Saved data entries:

----

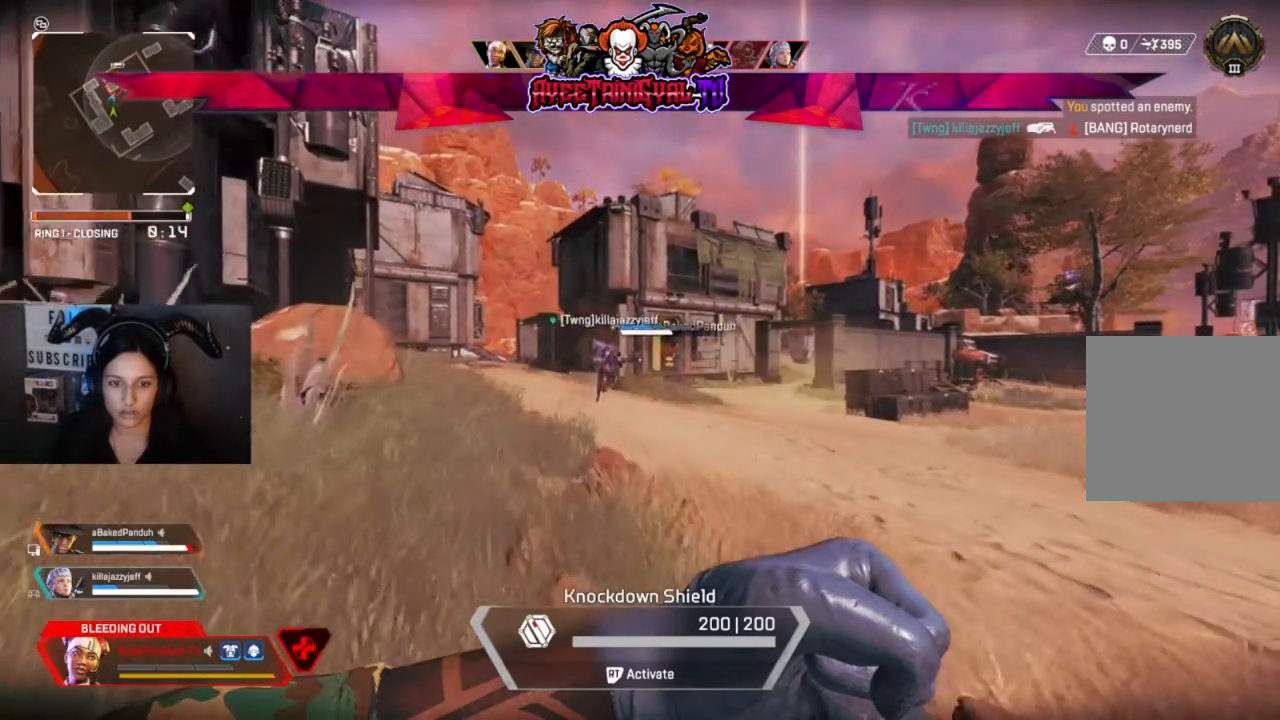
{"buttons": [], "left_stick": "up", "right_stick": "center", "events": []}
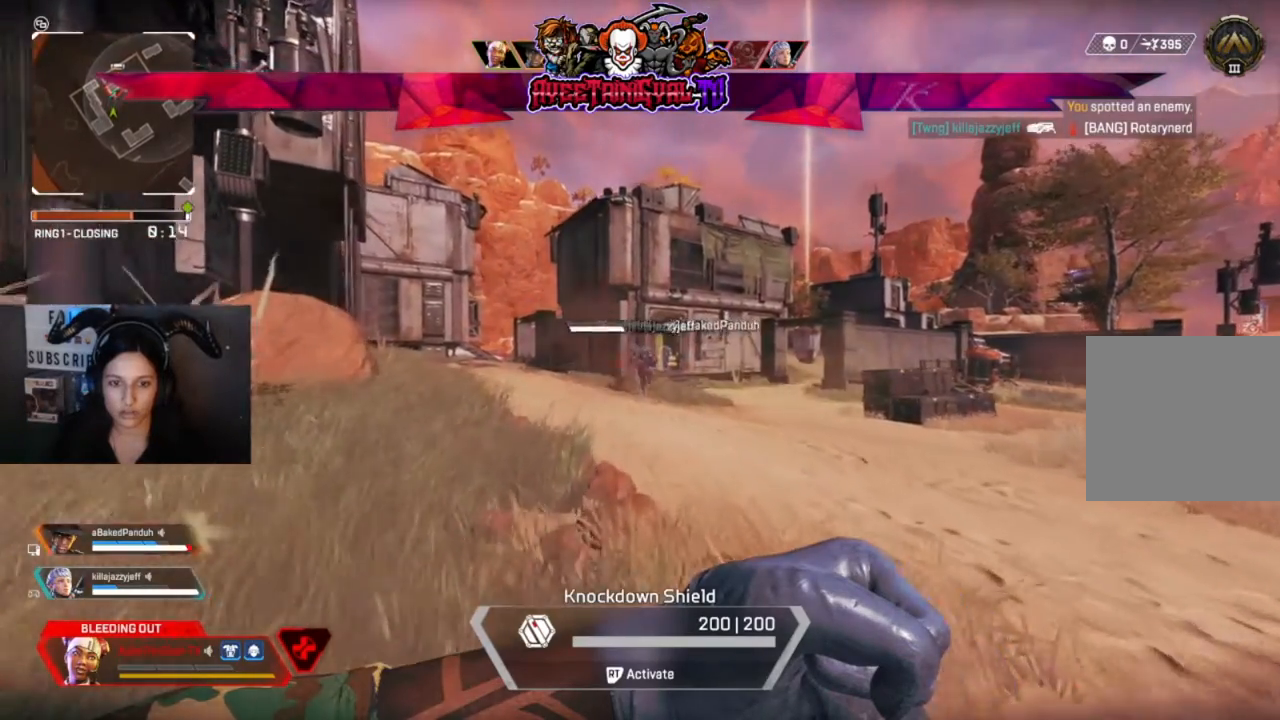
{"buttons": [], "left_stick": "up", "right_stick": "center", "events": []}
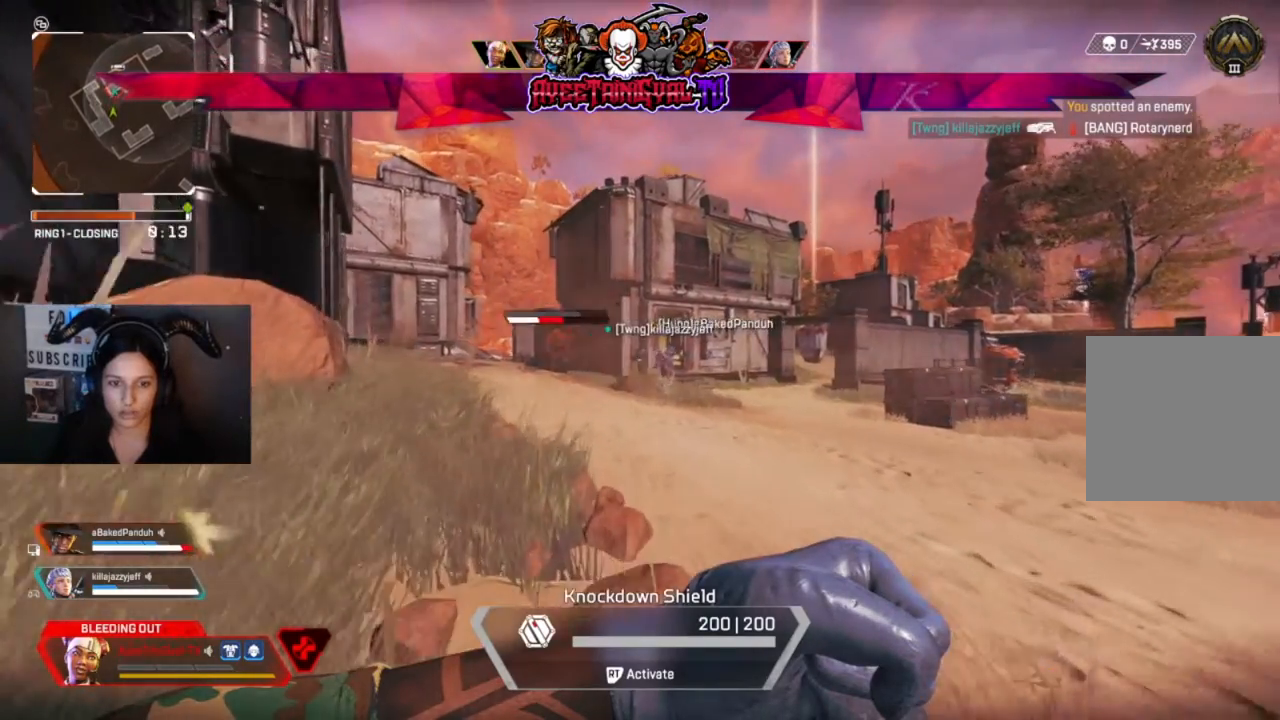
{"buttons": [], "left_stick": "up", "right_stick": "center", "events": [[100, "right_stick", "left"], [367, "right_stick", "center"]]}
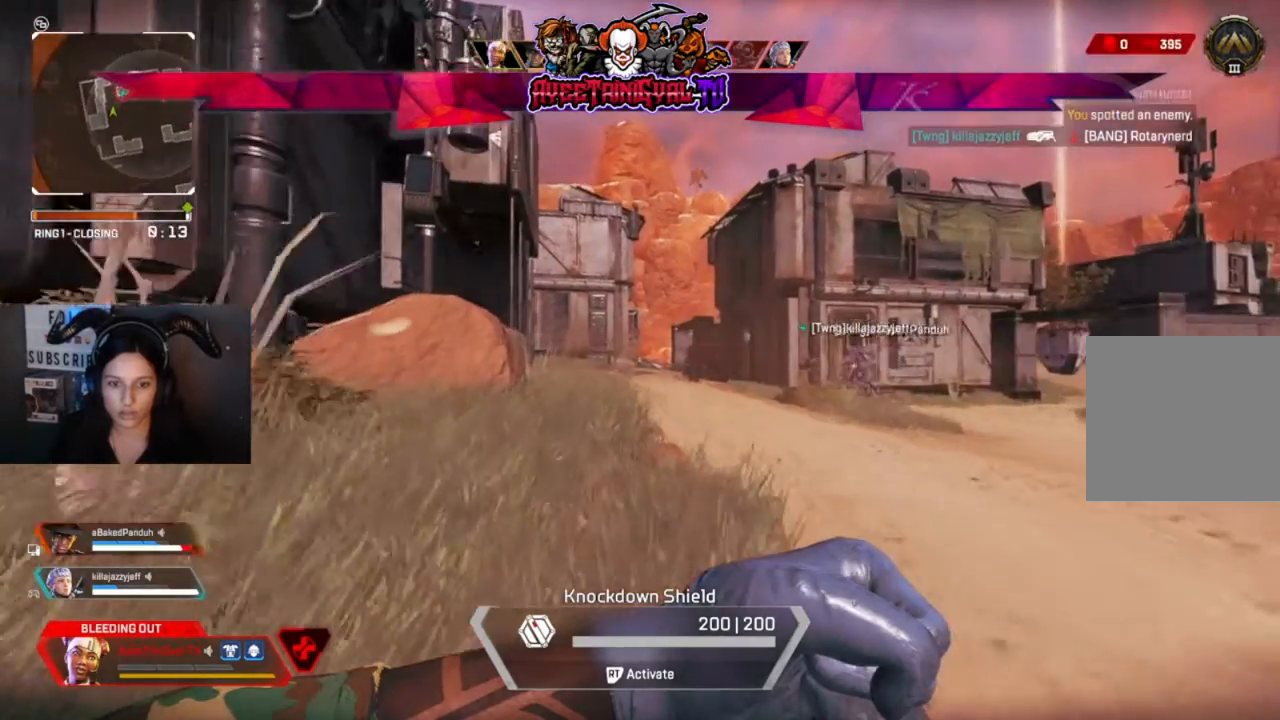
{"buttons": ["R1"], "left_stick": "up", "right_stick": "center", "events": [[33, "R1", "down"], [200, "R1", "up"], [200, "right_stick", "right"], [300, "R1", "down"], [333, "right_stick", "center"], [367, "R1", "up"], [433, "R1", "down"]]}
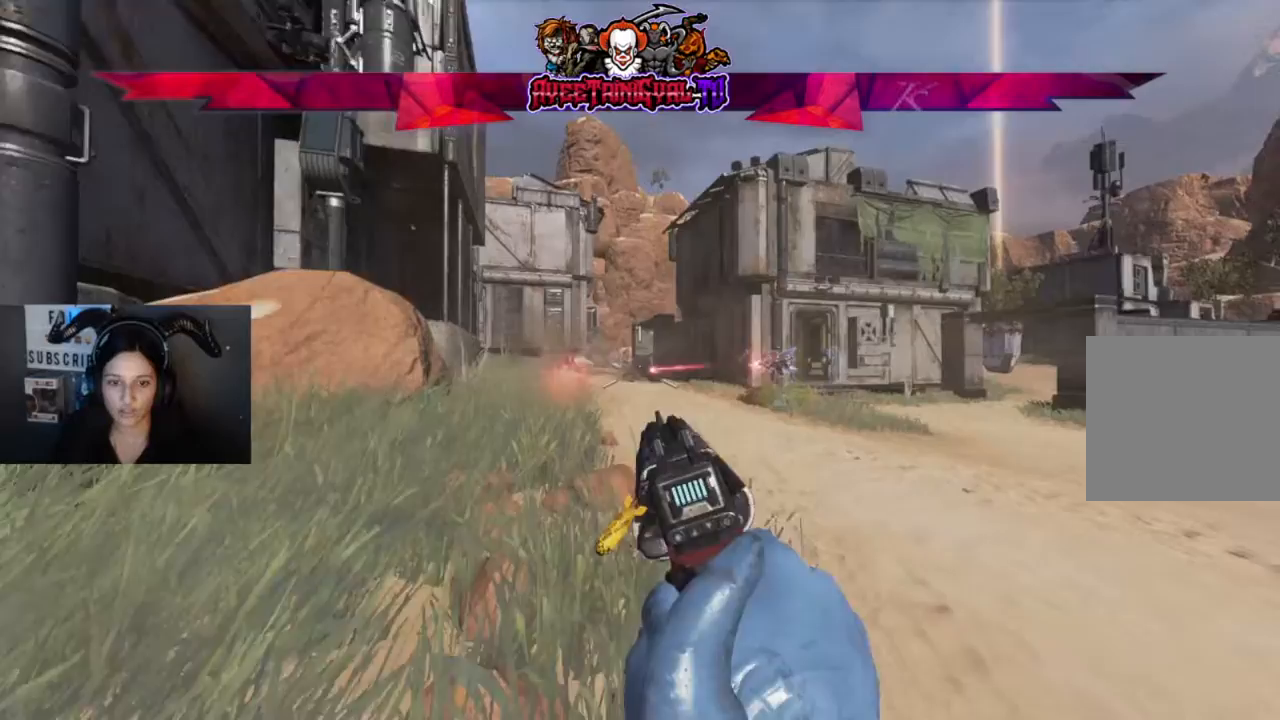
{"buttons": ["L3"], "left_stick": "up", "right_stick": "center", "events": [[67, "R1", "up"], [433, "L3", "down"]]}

----

WHAT IS NEEDED: The copy you give must repeat each record character for character, but it must not include the pictures.

SOLUTION TO THE PROBLEM:
{"buttons": [], "left_stick": "up", "right_stick": "center", "events": []}
{"buttons": [], "left_stick": "up", "right_stick": "center", "events": []}
{"buttons": [], "left_stick": "up", "right_stick": "center", "events": [[100, "right_stick", "left"], [367, "right_stick", "center"]]}
{"buttons": ["R1"], "left_stick": "up", "right_stick": "center", "events": [[33, "R1", "down"], [200, "R1", "up"], [200, "right_stick", "right"], [300, "R1", "down"], [333, "right_stick", "center"], [367, "R1", "up"], [433, "R1", "down"]]}
{"buttons": ["L3"], "left_stick": "up", "right_stick": "center", "events": [[67, "R1", "up"], [433, "L3", "down"]]}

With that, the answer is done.